Dr. Goodman has been an ADHD consultant for Major League Baseball and the World Anti-Doping Agency and is now a consultant to the National Football League. As a consultant, he has evaluated and treated athletes from Division I colleges to Olympic-level athletes. He was a member of the executive committee for the American Professional Society for ADHD and Related Disorders (APSARD), and a former national board member now a consultant to the Children and Adults with ADHD Association (CHADD).
Dr. Goodman has been a Principal Investigator for multi-site Phase II and III drug trials for the treatment of adult Attention Deficit/Hyperactivity Disorder. Dr. Goodman is the lead author of the largest adult ADHD trial published and the lead author of the largest survey assessment of physician clinical practice for adults with ADHD. He has published numerous articles in peer-reviewed journals and authored four book chapters and The Black Book of ADHD. He has serves as a prepublication peer reviewer for several national and international psychiatric journals.
As you see, Dr. David W. Goodman has committed his entire professional career to advance the education, advocacy, and treatment of ADHD in adults. After treating thousands of patients, he and his colleagues want to address the unmet and critical need for published U.S. evidence-based guidelines for the diagnosis and treatment of ADHD in adults in this country. With donation, you will help us accomplish this critical goal.

Story
While decades of national and international research have accumulated, health care providers and patients have difficulty determining the most accurate way to make a diagnosis of ADHD in an adult.
After years of discussion amongst the adult ADHD experts, our foundation is offering the funding and collaborative support for U.S. adult ADHD guidelines for diagnosis and treatment. This initiative is now underway and we are excited to participate in its eventual publication.
Our Impact
It is estimated that 9 million adults in the U.S. have ADHD and only 25% are being currently treated.

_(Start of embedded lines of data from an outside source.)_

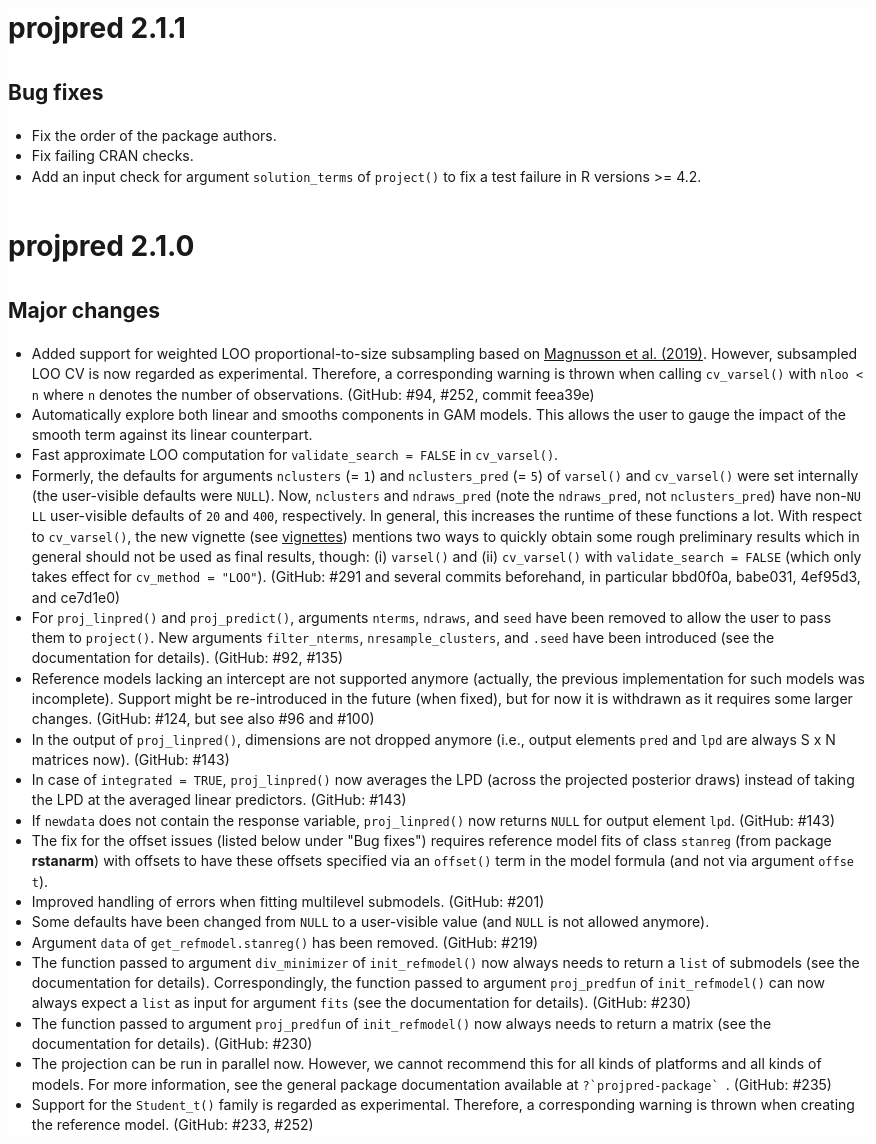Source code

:# projpred 2.1.1

## Bug fixes

* Fix the order of the package authors.
* Fix failing CRAN checks.
* Add an input check for argument `solution_terms` of `project()` to fix a test failure in R versions >= 4.2.

# projpred 2.1.0

## Major changes

* Added support for weighted LOO proportional-to-size subsampling based on [Magnusson et al. (2019)](https://proceedings.mlr.press/v97/magnusson19a.html). However, subsampled LOO CV is now regarded as experimental. Therefore, a corresponding warning is thrown when calling `cv_varsel()` with `nloo < n` where `n` denotes the number of observations. (GitHub: #94, #252, commit feea39e)
* Automatically explore both linear and smooths components in GAM models. This allows the user to gauge the impact of the smooth term against its linear counterpart.
* Fast approximate LOO computation for `validate_search = FALSE` in `cv_varsel()`.
* Formerly, the defaults for arguments `nclusters` (= `1`) and `nclusters_pred` (= `5`) of `varsel()` and `cv_varsel()` were set internally (the user-visible defaults were `NULL`). Now, `nclusters` and `ndraws_pred` (note the `ndraws_pred`, not `nclusters_pred`) have non-`NULL` user-visible defaults of `20` and `400`, respectively. In general, this increases the runtime of these functions a lot. With respect to `cv_varsel()`, the new vignette (see [vignettes](https://mc-stan.org/projpred/articles/)) mentions two ways to quickly obtain some rough preliminary results which in general should not be used as final results, though: (i) `varsel()` and (ii) `cv_varsel()` with `validate_search = FALSE` (which only takes effect for `cv_method = "LOO"`). (GitHub: #291 and several commits beforehand, in particular bbd0f0a, babe031, 4ef95d3, and ce7d1e0)
* For `proj_linpred()` and `proj_predict()`, arguments `nterms`, `ndraws`, and `seed` have been removed to allow the user to pass them to `project()`. New arguments `filter_nterms`, `nresample_clusters`, and `.seed` have been introduced (see the documentation for details). (GitHub: #92, #135)
* Reference models lacking an intercept are not supported anymore (actually, the previous implementation for such models was incomplete). Support might be re-introduced in the future (when fixed), but for now it is withdrawn as it requires some larger changes. (GitHub: #124, but see also #96 and #100)
* In the output of `proj_linpred()`, dimensions are not dropped anymore (i.e., output elements `pred` and `lpd` are always S x N matrices now). (GitHub: #143)
* In case of `integrated = TRUE`, `proj_linpred()` now averages the LPD (across the projected posterior draws) instead of taking the LPD at the averaged linear predictors. (GitHub: #143)
* If `newdata` does not contain the response variable, `proj_linpred()` now returns `NULL` for output element `lpd`. (GitHub: #143)
* The fix for the offset issues (listed below under "Bug fixes") requires reference model fits of class `stanreg` (from package **rstanarm**) with offsets to have these offsets specified via an `offset()` term in the model formula (and not via argument `offset`).
* Improved handling of errors when fitting multilevel submodels. (GitHub: #201)
* Some defaults have been changed from `NULL` to a user-visible value (and `NULL` is not allowed anymore).
* Argument `data` of `get_refmodel.stanreg()` has been removed. (GitHub: #219)
* The function passed to argument `div_minimizer` of `init_refmodel()` now always needs to return a `list` of submodels (see the documentation for details). Correspondingly, the function passed to argument `proj_predfun` of `init_refmodel()` can now always expect a `list` as input for argument `fits` (see the documentation for details). (GitHub: #230)
* The function passed to argument `proj_predfun` of `init_refmodel()` now always needs to return a matrix (see the documentation for details). (GitHub: #230)
* The projection can be run in parallel now. However, we cannot recommend this for all kinds of platforms and all kinds of models. For more information, see the general package documentation available at ``?`projpred-package` ``. (GitHub: #235)
* Support for the `Student_t()` family is regarded as experimental. Therefore, a corresponding warning is thrown when creating the reference model. (GitHub: #233, #252)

Millions of adults with a very treatable disorder go unrecognized by themselves, family members, employers, and health care providers. The costly consequences of abbreviated education, arrests, drug/alcohol use, car accidents, unplanned pregnancies, divorce, unstable employment, financial underachievement, and higher health care costs are well documented by research around the world.
Without United States adult ADHD guidelines providing guidance to health care providers, the field remains adrift with ineffective and unproven approaches. The publication of adult ADHD guidelines will ensure that patients receive a consistently high quality of care from their providers across the United States regardless of where treatment is provided.